What would it take to add scalable vector support? I don't think I see anything here that relies on fixed-vector knowledge. If it's lack of testing we may be able to rustle up some test cases with extra wide scalable-vectors which are split during legalization?

RKSimon added inline comments.Aug 6 2021, 4:42 AM
llvm/lib/CodeGen/SelectionDAG/DAGCombiner.cpp
19869

I was getting crashes in the legalizer which looked tricky to deal with - but turns out it was just aarch64 sve concat_vectors lowering not handling numops != 2 - trying a fix now.

RKSimon updated this revision to Diff 364754.Aug 6 2021, 5:01 AM

Enable scalable vectors support with a fix for AArch64 sve concat_vectors with numops != 2

frasercrmck added inline comments.Aug 9 2021, 2:46 AM
llvm/lib/CodeGen/SelectionDAG/DAGCombiner.cpp
19869

Thanks, seems to have improved one of our tests at least!

ping - any more comments?

lebedev.ri added inline comments.Aug 16 2021, 4:25 AM
llvm/lib/CodeGen/SelectionDAG/DAGCombiner.cpp
19863–19864

Does concat_vectors pad with undef?
Or should this be

//  --> concat_vectors(x,y,z,w,u,u,a,b,c,d)
RKSimon added inline comments.Aug 16 2021, 5:48 AM
llvm/lib/CodeGen/SelectionDAG/DAGCombiner.cpp
19863–19864

All subvector operands of concat_vectors are the same type, so undefs are 'split' to the new type - look at "SubVT" in the code below.

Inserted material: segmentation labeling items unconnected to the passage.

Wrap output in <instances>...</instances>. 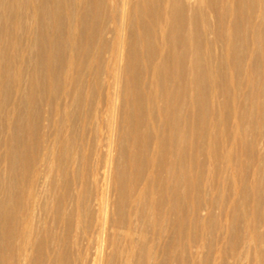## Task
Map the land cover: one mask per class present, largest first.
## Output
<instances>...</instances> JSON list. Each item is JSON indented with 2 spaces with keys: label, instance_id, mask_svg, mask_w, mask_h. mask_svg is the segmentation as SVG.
<instances>
[{
  "label": "bare ground",
  "instance_id": "bare-ground-1",
  "mask_svg": "<svg viewBox=\"0 0 264 264\" xmlns=\"http://www.w3.org/2000/svg\"><path fill=\"white\" fill-rule=\"evenodd\" d=\"M0 264H264V0H0Z\"/></svg>",
  "mask_w": 264,
  "mask_h": 264
}]
</instances>
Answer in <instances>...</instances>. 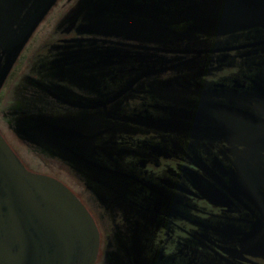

dmgreen accepted this revision.Aug 16 2021, 6:01 AM

All the Arm code (and the DAG combine, as far as I can tell) look good to me.

This revision is now accepted and ready to land.Aug 16 2021, 6:01 AM
lebedev.ri accepted this revision.Aug 16 2021, 6:04 AM

LGTM

I think we may also want some variation of concat(bitcast(vty0 to vty1), bitcast(vty0 to vty1))?
combineConcatVectorOfScalars() does that, but only for non-vector source type.

llvm/lib/CodeGen/SelectionDAG/DAGCombiner.cpp
19863–19864

Err, right, i read that wrong, sorry.

This revision was landed with ongoing or failed builds.Aug 16 2021, 8:07 AM
This revision was automatically updated to reflect the committed changes.